MCP: The “USB-C for AI”
AI models are powerful, but without access to tools they’re like Tony Stark’s suit without Stark Industries. MCP (Model Context Protocol) might be the infrastructure that finally connects them.

Model Context Protocol
Every week in AI there’s a new acronym.
Half of them sound impressive. Most of them disappear.
But MCP (Model Context Protocol) is different.
This one isn’t just another AI feature. It’s infrastructure.
And if you design digital products, this protocol might quietly reshape how AI actually works inside software.
Let’s break it down.
First: The Stark Problem
Imagine Tony Stark builds the Iron Man suit.
It’s fast. It’s powerful. It looks incredible. But there’s one problem…
The helmet can’t connect to:
• Stark Industries databases
• SHIELD satellite systems
• Wakanda’s tech grid
• The Quinjet
Now what? You’ve got a billion-dollar suit…that can’t talk to anything. Shiny. But isolated.
That’s exactly what happens when AI models can’t connect to tools.
They’re powerful, but they’re stuck in their own little world.
The Real Issue with AI Today
Right now, connecting AI to software is messy. Every tool requires a custom integration.
AI → Slack
AI → Figma
AI → Google Drive
AI → internal company systems
Each connection requires:
• custom APIs
• custom permissions
• custom engineering work
Every. Single. Time.
It’s like rebuilding the Iron Man suit for every new system Stark wants to access. That doesn’t scale.
Enter MCP
MCP stands for Model Context Protocol. Think of it as USB-C for AI.
Instead of building a brand-new connector every time…You build one standard. Then any system that supports that standard can plug in.
Architecture becomes:
AI Model
→ MCP Client
→ MCP Server
→ Tool
Now your AI can securely interact with:
• files
• databases
• dashboards
• APIs
• internal company systems
Without reinventing the wheel every time. Build once. Connect everywhere.
Why This Matters for Product Teams
Most AI conversations focus on models.
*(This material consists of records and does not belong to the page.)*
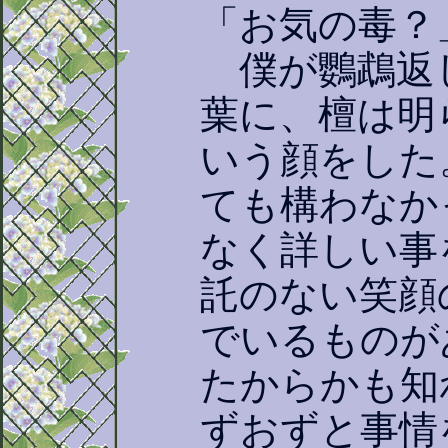
「お気の毒？
僕が鸚鵡返
葉に、檀は明
いう顔をした
ても構わなか
なく詳しい事
託のない笑顔
でいるものが
たからかも知
ずおずと事情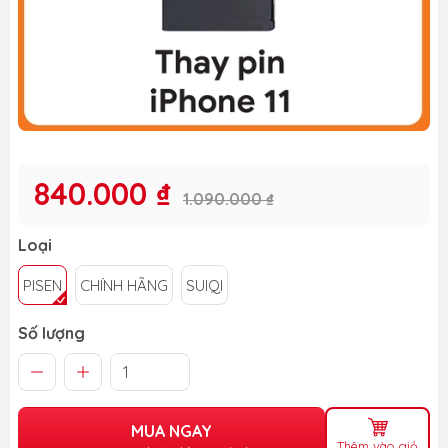
840.000 ₫
1.090.000 ₫
Loại
PISEN
CHÍNH HÃNG
SUIQI
Số lượng
MUA NGAY
Thêm vào giỏ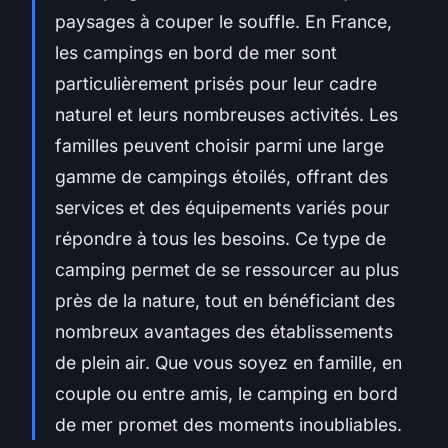
paysages à couper le souffle. En France,
les campings en bord de mer sont
particulièrement prisés pour leur cadre
naturel et leurs nombreuses activités. Les
familles peuvent choisir parmi une large
gamme de campings étoilés, offrant des
services et des équipements variés pour
répondre à tous les besoins. Ce type de
camping permet de se ressourcer au plus
près de la nature, tout en bénéficiant des
nombreux avantages des établissements
de plein air. Que vous soyez en famille, en
couple ou entre amis, le camping en bord
de mer promet des moments inoubliables.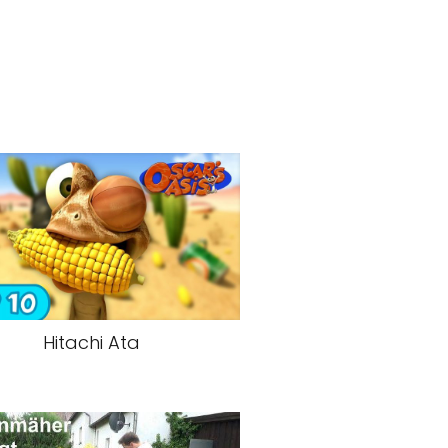
Hitachi Ata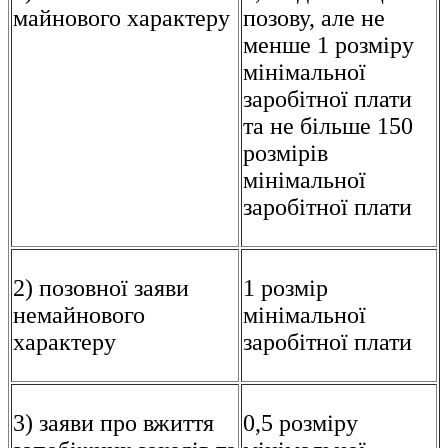
майнового характеру
позову, але не
менше 1 розміру
мінімальної
заробітної плати
та не більше 150
розмірів
мінімальної
заробітної плати
2) позовної заяви
1 розмір
немайнового
мінімальної
характеру
заробітної плати
3) заяви про вжиття
0,5 розміру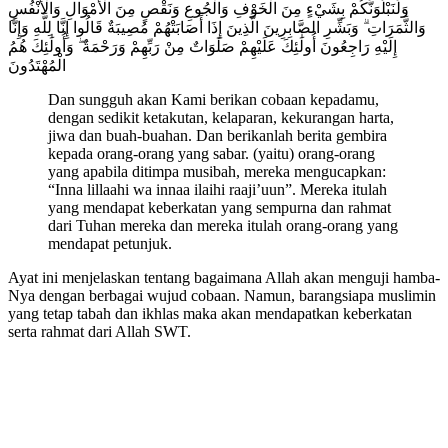
وَلَنَبْلُوَنَّكُمْ بِشَيْءٍ مِنَ الْخَوْفِ وَالْجُوعِ وَنَقْصٍ مِنَ الْأَمْوَالِ وَالْأَنْفُسِ
وَالثَّمَرَاتِ ۗ وَبَشِّرِ الصَّابِرِينَ الَّذِينَ إِذَا أَصَابَتْهُمْ مُصِيبَةٌ قَالُوا إِنَّا لِلَّهِ وَإِنَّا
إِلَيْهِ رَاجِعُونَ أُولَٰئِكَ عَلَيْهِمْ صَلَوَاتٌ مِنْ رَبِّهِمْ وَرَحْمَةٌ ۖ وَأُولَٰئِكَ هُمُ
الْمُهْتَدُونَ
Dan sungguh akan Kami berikan cobaan kepadamu,
dengan sedikit ketakutan, kelaparan, kekurangan harta,
jiwa dan buah-buahan. Dan berikanlah berita gembira
kepada orang-orang yang sabar. (yaitu) orang-orang
yang apabila ditimpa musibah, mereka mengucapkan:
“Inna lillaahi wa innaa ilaihi raaji’uun”. Mereka itulah
yang mendapat keberkatan yang sempurna dan rahmat
dari Tuhan mereka dan mereka itulah orang-orang yang
mendapat petunjuk.
Ayat ini menjelaskan tentang bagaimana Allah akan menguji hamba-
Nya dengan berbagai wujud cobaan. Namun, barangsiapa muslimin
yang tetap tabah dan ikhlas maka akan mendapatkan keberkatan
serta rahmat dari Allah SWT.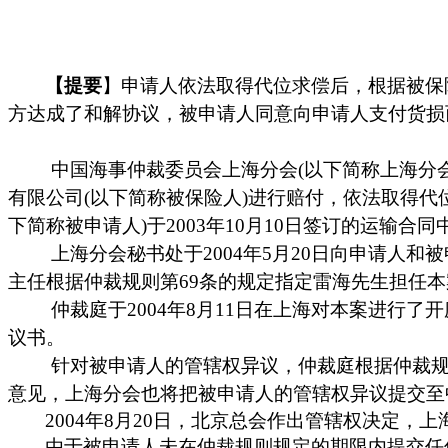
【提要
】申请人依法取得代位求偿后，根据被保
方达成了和解协议，被申请人同意向申请人支付货损
中国海事仲裁委员会上海分会
(
以下简称上海分
有限公司
(
以下简称被保险人
)
进行赔付，依法取得代
下简称被申请人
)
于
2003
年
10
月
10
日
签订的运输合同
上海分会秘书处于
2004
年
5
月
20
日
向申请人和被
主任根据仲裁规则第
69
条的规定指定雷海先生担任本
仲裁庭于
2004
年
8
月
11
日
在上海对本案进行了开
议书。
针对被申请人的管辖权异议，仲裁庭根据仲裁
意见，上海分会也将把被申请人的管辖权异议提交至
2004
年
8
月
20
日
，北京总会作出管辖权决定，上
由于被申请人未在仲裁规则规定的期限内提交任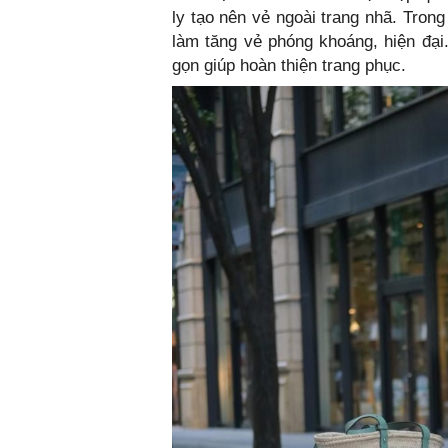
ly tạo nên vẻ ngoài trang nhã. Tron
làm tăng vẻ phóng khoáng, hiện đại.
gọn giúp hoàn thiện trang phục.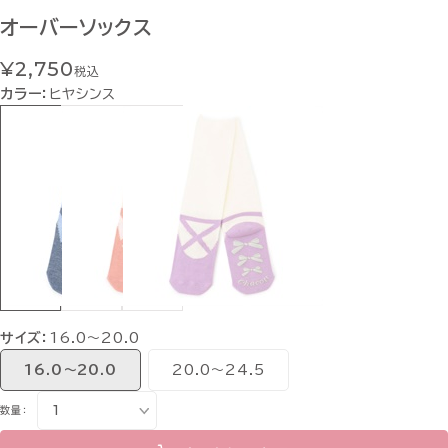
オーバーソックス
¥2,750
税込
カラー：
ヒヤシンス
サイズ：
16.0〜20.0
16.0〜20.0
20.0〜24.5
数量：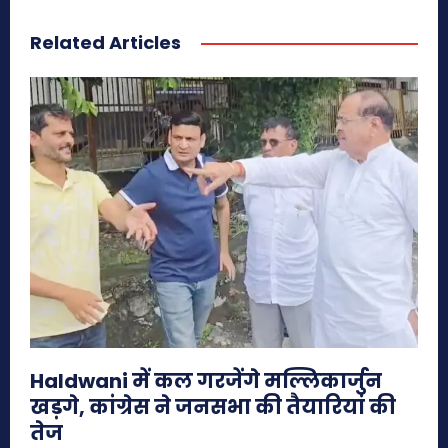
Related Articles
Haldwani में कल गरजेंगे मल्लिकार्जुन
खड़गे, कांग्रेस ने जनसभा की तैयारियां की
तेज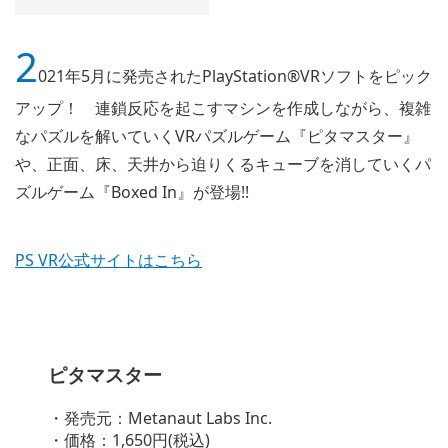
2
021年5月に発売されたPlayStation®VRソフトをピック
アップ！ 連鎖反応を起こすマシンを作成しながら、複雑
なパズルを解いていくVRパズルゲーム『ピタマスター』
や、正面、床、天井から迫りくるキューブを消していくパ
ズルゲーム『Boxed In』が登場!!
PS VR公式サイトはこちら
ピタマスター
・発売元：Metanaut Labs Inc.
・価格：1,650円(税込)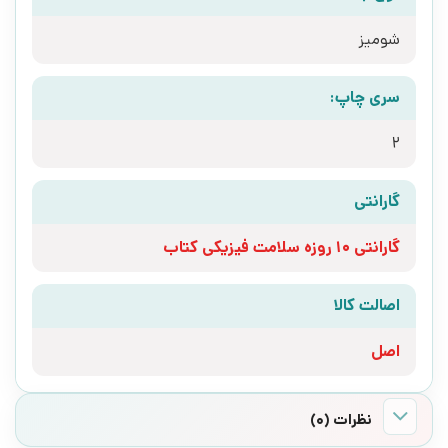
شومیز
سری چاپ:
2
گارانتی
گارانتی 10 روزه سلامت فیزیکی کتاب
اصالت کالا
اصل
نظرات (0)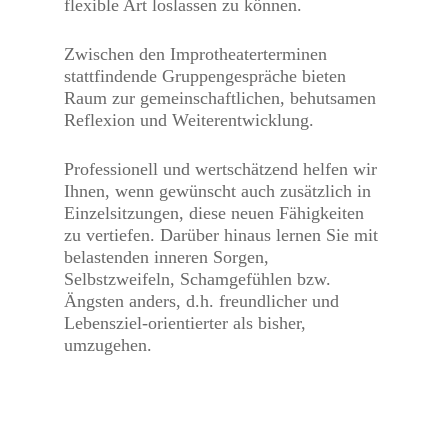
flexible Art loslassen zu können.
Zwischen den Improtheaterterminen
stattfindende Gruppengespräche bieten
Raum zur gemeinschaftlichen, behutsamen
Reflexion und Weiterentwicklung.
Professionell und wertschätzend helfen wir
Ihnen, wenn gewünscht auch zusätzlich in
Einzelsitzungen, diese neuen Fähigkeiten
zu vertiefen. Darüber hinaus lernen Sie mit
belastenden inneren Sorgen,
Selbstzweifeln, Schamgefühlen bzw.
Ängsten anders, d.h. freundlicher und
Lebensziel-orientierter als bisher,
umzugehen.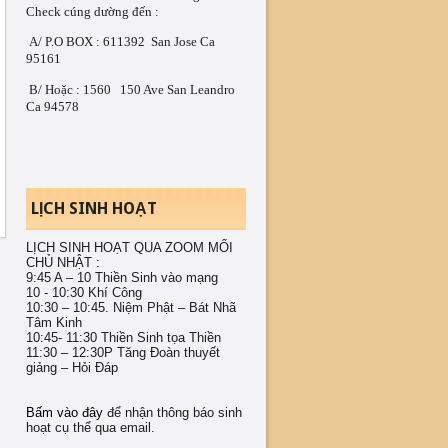
Check cúng dường đến : 
 A/ P.O BOX : 611392  San Jose Ca 
95161 
 B/ Hoặc : 1560   150 Ave San Leandro 
Ca 94578
LỊCH SINH HOẠT
LỊCH SINH HOẠT QUA ZOOM MỔI
CHỦ NHẬT :
9:45 A – 10 Thiền Sinh vào mạng
10 - 10:30 Khí Công
10:30 – 10:45. Niệm Phật – Bát Nhã
Tâm Kinh
10:45- 11:30 Thiền Sinh tọa Thiền
11:30 – 12:30P Tăng Đoàn thuyết
giảng – Hỏi Đáp
Bấm vào đây
để nhận thông báo sinh
hoạt cụ thể qua email.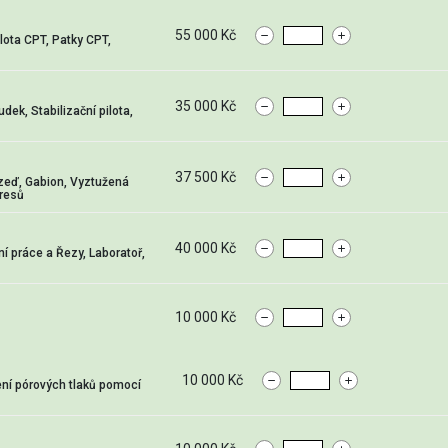
55 000 Kč
ilota CPT, Patky CPT,
35 000 Kč
dek, Stabilizační pilota,
37 500 Kč
 zeď, Gabion, Vyztužená
kresů
40 000 Kč
 práce a Řezy, Laboratoř,
10 000 Kč
10 000 Kč
ení pórových tlaků pomocí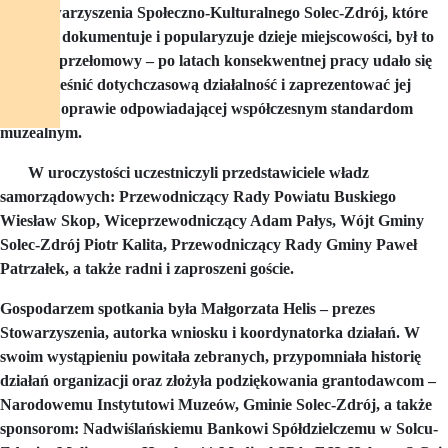
Dla Stowarzyszenia Społeczno-Kulturalnego Solec-Zdrój, które
od 23 lat dokumentuje i popularyzuje dzieje miejscowości, był to
moment przełomowy – po latach konsekwentnej pracy udało się
unowocześnić dotychczasową działalność i zaprezentować jej
efekty w oprawie odpowiadającej współczesnym standardom
muzealnym.
W uroczystości uczestniczyli przedstawiciele władz
samorządowych: Przewodniczący Rady Powiatu Buskiego
Wiesław Skop, Wiceprzewodniczący Adam Pałys, Wójt Gminy
Solec-Zdrój Piotr Kalita, Przewodniczący Rady Gminy Paweł
Patrzałek, a także radni i zaproszeni goście.
Gospodarzem spotkania była Małgorzata Helis – prezes
Stowarzyszenia, autorka wniosku i koordynatorka działań. W
swoim wystąpieniu powitała zebranych, przypomniała historię
działań organizacji oraz złożyła podziękowania grantodawcom –
Narodowemu Instytutowi Muzeów, Gminie Solec-Zdrój, a także
sponsorom: Nadwiślańskiemu Bankowi Spółdzielczemu w Solcu-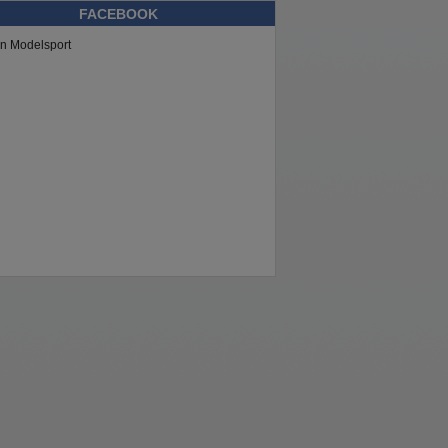
FACEBOOK
n Modelsport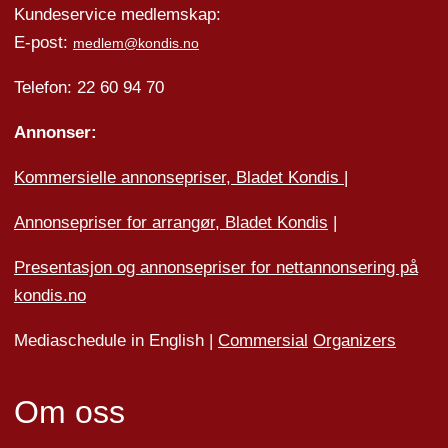
Kundeservice medlemskap:
E-post:
medlem@kondis.no
Telefon: 22 60 94 70
Annonser:
Kommersielle annonsepriser, Bladet Kondis
|
Annonsepriser for arrangør, Bladet Kondis
|
Presentasjon og annonsepriser for nettannonsering på
kondis.no
Mediaschedule in English |
Commersial
Organizers
Om oss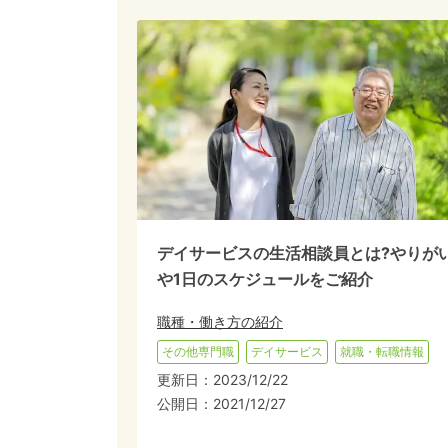
デイサービスの生活相談員とは?やりが
や1日のスケジュールをご紹介
職種・働き方の紹介
その他専門職
デイサービス
就職・転職情報
更新日：
2023/12/22
公開日：
2021/12/27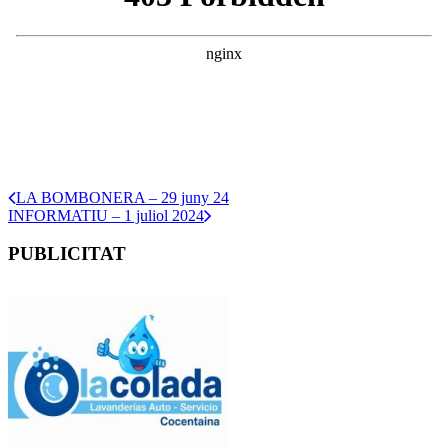
LA BOMBONERA – 29 juny 24
INFORMATIU – 1 juliol 2024
PUBLICITAT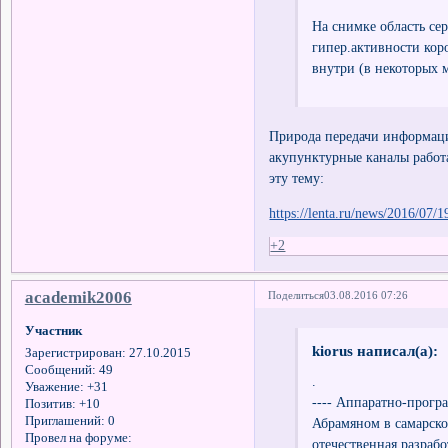
На снимке область сер
гипер.активности кор
внутри (в некоторых м
Природа передачи информаци
акупунктурные каналы работа
эту тему:
https://lenta.ru/news/2016/07/1
+2
academik2006
Поделиться
03.08.2016 07:26
Участник
kiorus написал(а):
Зарегистрирован
: 27.10.2015
Сообщений:
49
.
Уважение:
+31
---- Аппаратно-прогр
Позитив:
+10
Приглашений:
0
Абрамяном в самарско
Провел на форуме:
отечественная разраб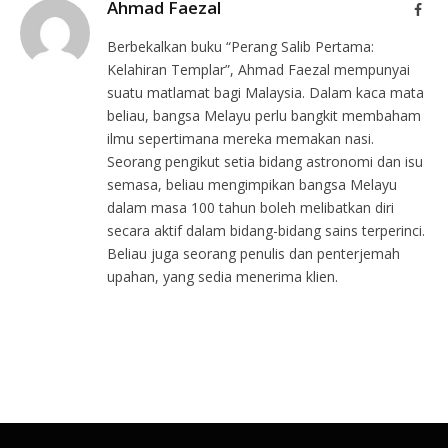
Ahmad Faezal
Face
Berbekalkan buku “Perang Salib Pertama:
Kelahiran Templar”, Ahmad Faezal mempunyai
suatu matlamat bagi Malaysia. Dalam kaca mata
beliau, bangsa Melayu perlu bangkit membaham
ilmu sepertimana mereka memakan nasi.
Seorang pengikut setia bidang astronomi dan isu
semasa, beliau mengimpikan bangsa Melayu
dalam masa 100 tahun boleh melibatkan diri
secara aktif dalam bidang-bidang sains terperinci.
Beliau juga seorang penulis dan penterjemah
upahan, yang sedia menerima klien.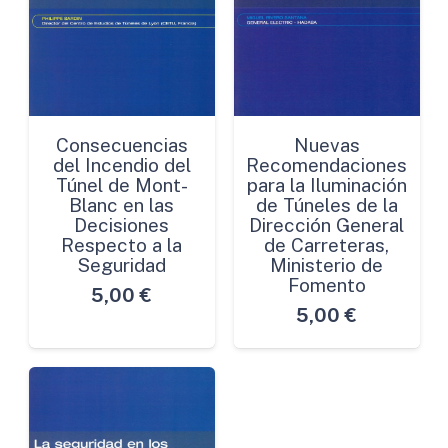
Consecuencias
Nuevas
del Incendio del
Recomendaciones
Túnel de Mont-
para la Iluminación
Blanc en las
de Túneles de la
Decisiones
Dirección General
Respecto a la
de Carreteras,
Seguridad
Ministerio de
Fomento
5,00
€
5,00
€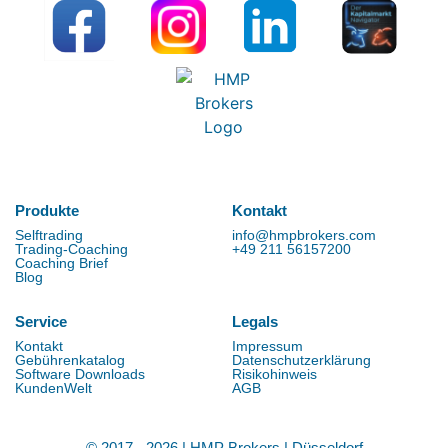
Produkte
Kontakt
Selftrading
info@hmpbrokers.com
Trading-Coaching
+49 211 56157200
Coaching Brief
Blog
Service
Legals
Kontakt
Impressum
Gebührenkatalog
Datenschutzerklärung
Software Downloads
Risikohinweis
KundenWelt
AGB
© 2017 - 2026 | HMP Brokers | Düsseldorf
GPT. Claude. Gemini.
But the real product shift is happening somewhere else. Connected workflows.
MCP unlocks a new kind of product experience. Instead of just answering questions…AI can actually do things.
Imagine saying:
“Pull the latest booking conversion metrics and summarize the drop-off points.”
Instead of responding with theory, the AI could:
Query the analytics database
Pull the funnel data
Analyze the results
Generate a report
All inside your product. No dashboard hopping. No manual queries. Just execution.
The Infrastructure Behind the Hero
Marvel movies focus on the hero.
But the real magic is often the systems behind them.
Jarvis. Stark Industries infrastructure. Satellite systems.
MCP works the same way.
It’s not flashy. It doesn’t make the AI smarter. It makes the AI connected.
And connected systems always win.
Why UX Designers Should Pay Attention
MCP pushes products toward something new: AI-driven operating layers.
Instead of navigating complex dashboards, users will increasingly say:
“Show me…” “Create…” “Update…” “Analyze…”
And the product executes the workflow through AI.
That means designers will start thinking about:
permission systems
AI action transparency
workflow visibility
system guardrails
trust in automation
This isn’t just chat UX. It’s AI orchestrating real product actions.
The Bigger Picture
AI isn’t just about smarter models. It’s about connected systems.
MCP is one of the first real attempts to standardize how those systems talk to each other. Which means the teams that understand it early will design better AI products faster. Not because their AI is smarter. But because their AI can actually do things.
TL;DR
Tony Stark didn’t succeed just because he had a suit.
He won because the suit was connected to an entire ecosystem. MCP is building that ecosystem for AI.
And once the tools connect…Things are about to get interesting.